Если рассмотреть лишь бегло обрисованное здесь положение критики и философии по отношению к повседневной жизни, с одной стороны, и к особым культурам искусства и литературы, науки и морали, с другой, становится ясно, что означает устранение жанрового различия между философией и литературой и утвержденное в условиях 2 и 2’ уподобление философии литературе и литературы философии. Оно вносит беспорядок в констелляции, в которых риторические элементы языка играют совершенно различные роли. В чистой форме риторическое выступает только в самодостаточности поэтического выражения, т. е. в специализирующемся на мирооткрытии языке вымысла. “Нормальный” язык повседневности также неискоренимо риторичен; но здесь в пучке разнообразных функций языка риторические элементы отступают на задний план. В рутинных случаях повседневной практики миросозидающие рамки языка почти застыли. Подобное верно и для специальных языков науки и техники, права и морали, хозяйства, политики и т.д. Они тоже черпают жизненные силы из метафорических оборотов, но в них не поддающиеся выделению риторические элементы как бы приручены и служат специальным целям решения задач.
Другую и более важную роль играет риторическое в языке собственно литературной критики и философии. Они решают парадоксальные задачи: и содержание экспертных культур, в которых всегда под отдельными аспектами значимости накапливается знание, необходимо довести до повседневной практики, где все функции языка и аспекты значимости еще теснее переплетаются и формируют синдром. Эту задачу опосредования литературная критика и философия должны решить средствами выражения, взятыми у тех видов языка, которые специализируются на вопросах вкуса и истинности. Они могут разрешить этот парадокс, расширяя и обогащая свои специальные языки в той мере, в какой это необходимо, чтобы прицельно соединить с явными содержаниями высказывания косвенные сообщения. Этим объясняется тот факт, что исследования литературных критиков и философов в равной мере отличает присутствие мощного элемента риторики. Выдающиеся критики и великие философы являются и крупными писателями. В своих риторических достижениях литературная критика и философия родственны литературе — и, следовательно, также друг другу. Но этим их родство исчерпывается. Дело в том, что риторические средства в двух областях подчинены разным формам аргументации.

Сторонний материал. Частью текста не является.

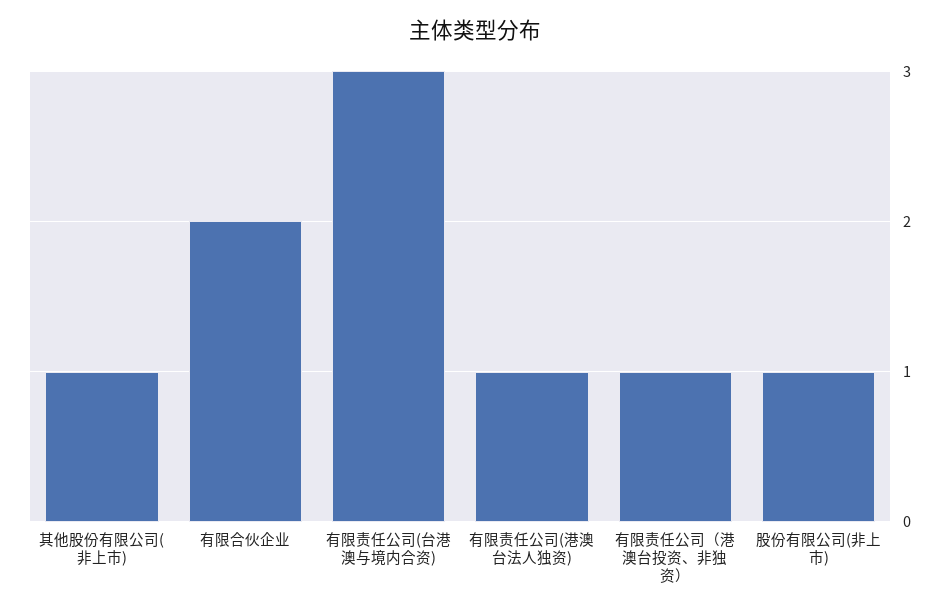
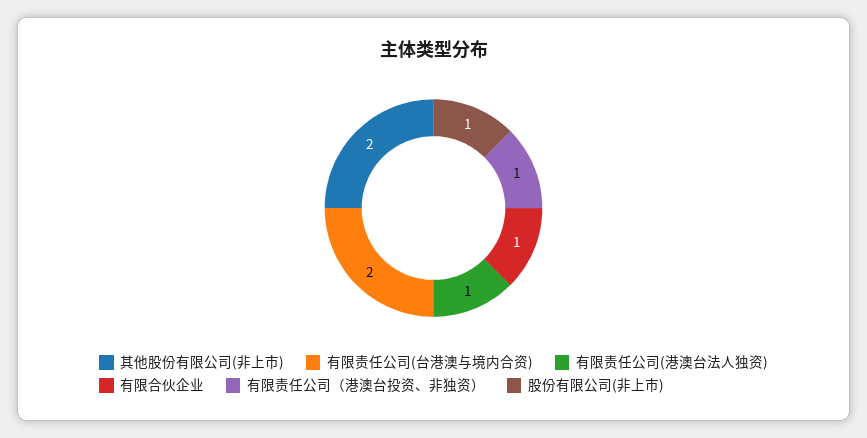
  {
-   "其他股份有限公司(非上市)": 1,
+   "其他股份有限公司(非上市)": 2,
-   "有限合伙企业": 2,
+   "有限合伙企业": 1,
-   "有限责任公司(台港澳与境内合资)": 3,
+   "有限责任公司(台港澳与境内合资)": 2,
    "有限责任公司(港澳台法人独资)": 1,
    "有限责任公司（港澳台投资、非独资）": 1,
    "股份有限公司(非上市)": 1
  }

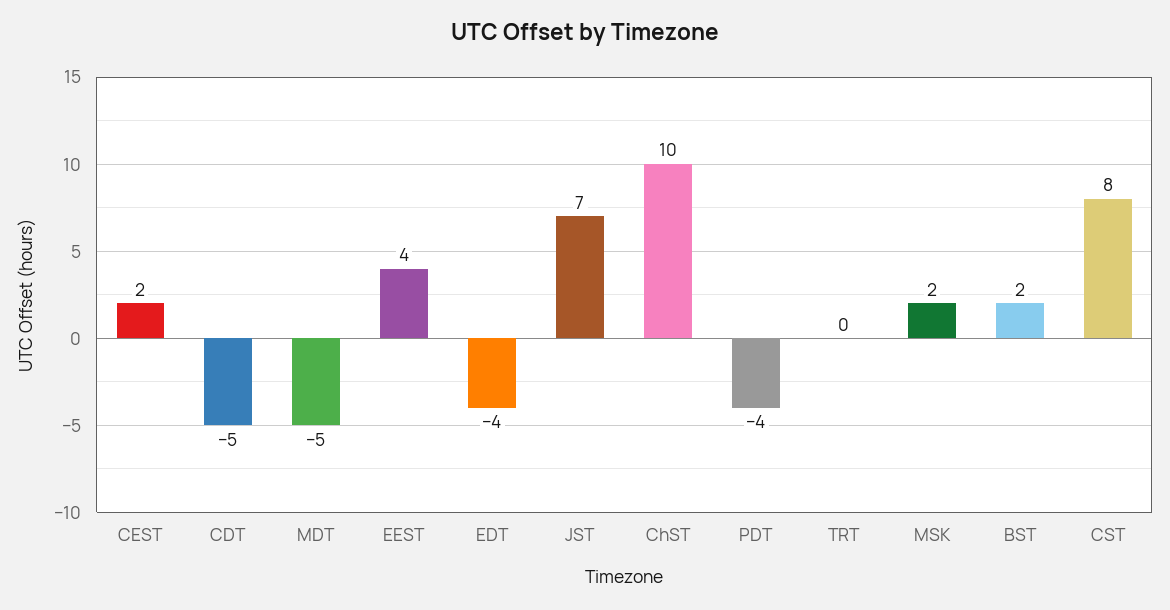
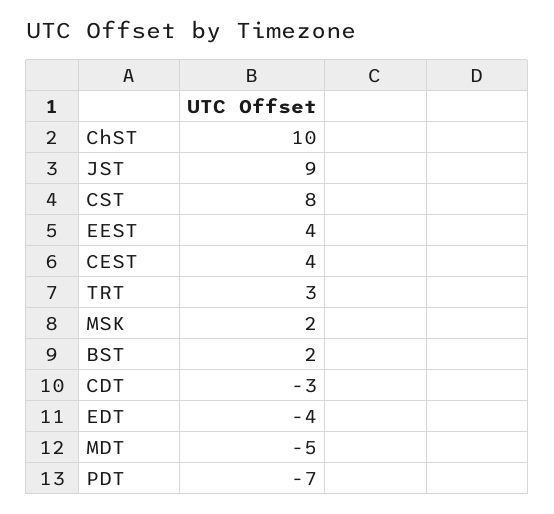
  {
-   "CEST": 2,
+   "CEST": 4,
-   "CDT": -5,
+   "CDT": -3,
    "MDT": -5,
    "EEST": 4,
    "EDT": -4,
-   "JST": 7,
+   "JST": 9,
    "ChST": 10,
-   "PDT": -4,
+   "PDT": -7,
-   "TRT": 0,
+   "TRT": 3,
    "MSK": 2,
    "BST": 2,
    "CST": 8
  }

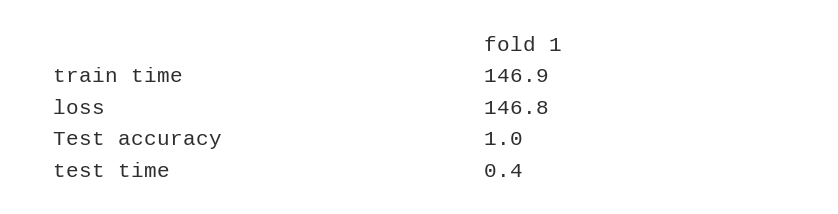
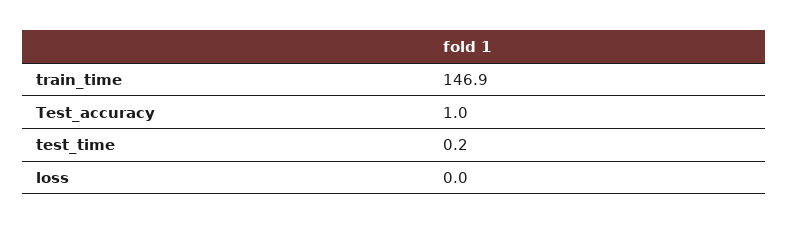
  {
    "train time": 146.9,
-   "loss": 146.8,
+   "loss": 0,
    "Test accuracy": 1,
-   "test time": 0.4
+   "test time": 0.2
  }

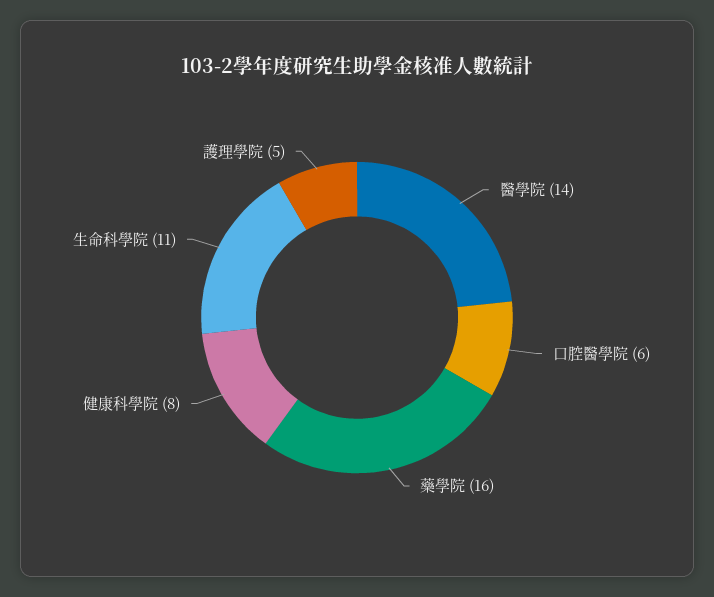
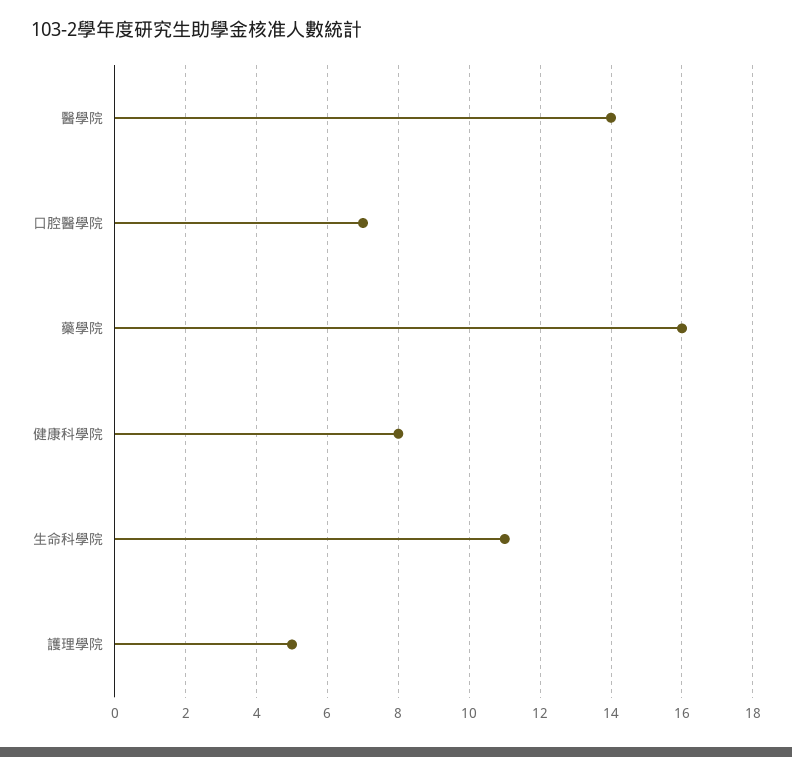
  {
    "醫學院": 14,
-   "口腔醫學院": 6,
+   "口腔醫學院": 7,
    "藥學院": 16,
    "健康科學院": 8,
    "生命科學院": 11,
    "護理學院": 5
  }

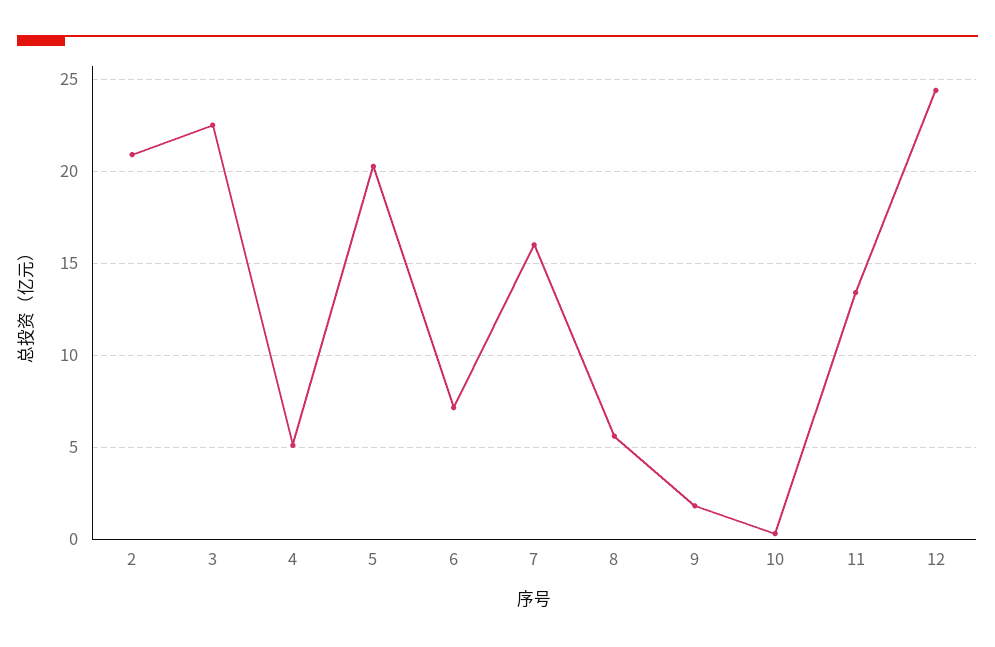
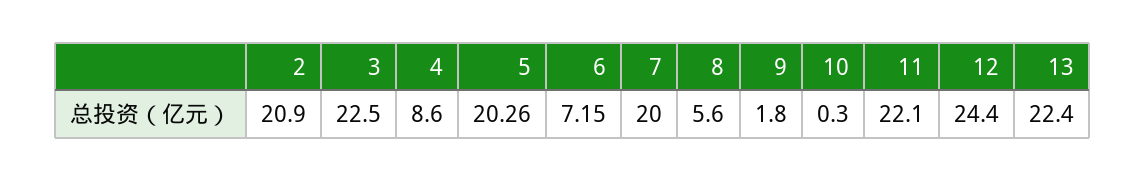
  {
    "2": 20.9,
    "3": 22.5,
-   "4": 5,
+   "4": 8.6,
    "5": 20.26,
    "6": 7.15,
-   "7": 16,
+   "7": 20,
    "8": 5.6,
    "9": 1.8,
    "10": 0.3,
-   "11": 13.5,
+   "11": 22.1,
-   "12": 24.4
+   "12": 24.4,
+   "13": 22.4
  }

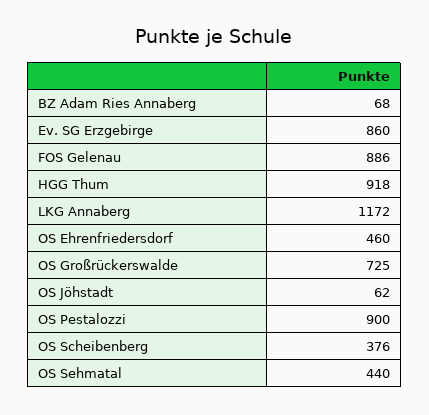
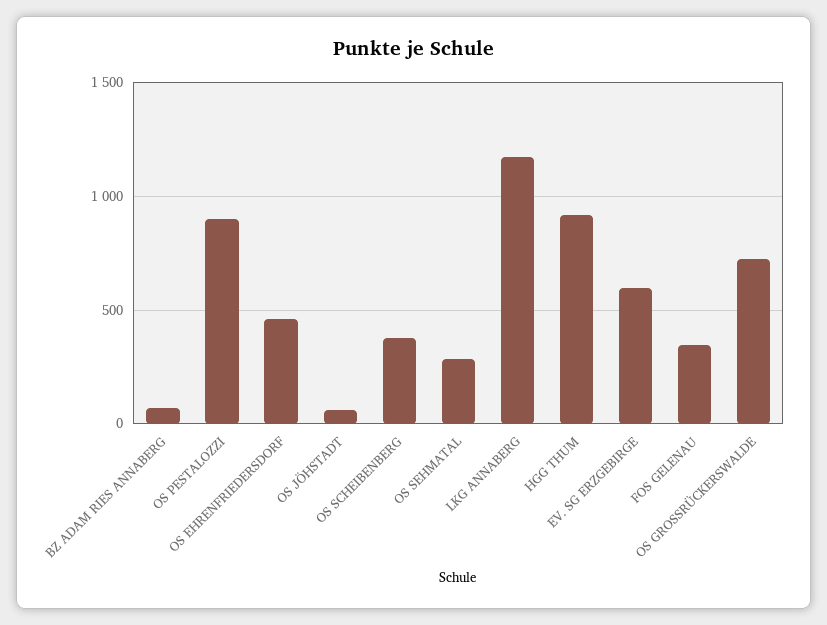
  {
    "BZ Adam Ries Annaberg": 68,
-   "Ev. SG Erzgebirge": 860,
+   "Ev. SG Erzgebirge": 600,
-   "FOS Gelenau": 886,
+   "FOS Gelenau": 350,
    "HGG Thum": 918,
    "LKG Annaberg": 1172,
    "OS Ehrenfriedersdorf": 460,
    "OS Großrückerswalde": 725,
    "OS Jöhstadt": 62,
    "OS Pestalozzi": 900,
    "OS Scheibenberg": 376,
-   "OS Sehmatal": 440
+   "OS Sehmatal": 300
  }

Философское мышление, если, согласно рекомендациям Деррида, оно освобождается от обязательства решать проблемы и литературно-критически переосмысливается, лишается не только присущей ему серьезности, но и результативности. И наоборот, литературная критика теряет свою способность выносить суждения, когда она, как представляется последователям Деррида на литературных факультетах, переключается с присвоения содержаний эстетического опыта на метафизическую критику. В результате ложной ассимиляция одной отрасли деятельности другой обе лишаются субстанциональности. Теперь мы возвращаемся к вопросу, с которого начали. Тот, кто перемещает радикальную критику разума в область риторики, чтобы преодолеть парадоксальность ее самонаправленности, притупляет остроту самой критики разума. Ложная претензия на то, чтобы снять жанровое различие между философией и литературой, не может вывести из апории.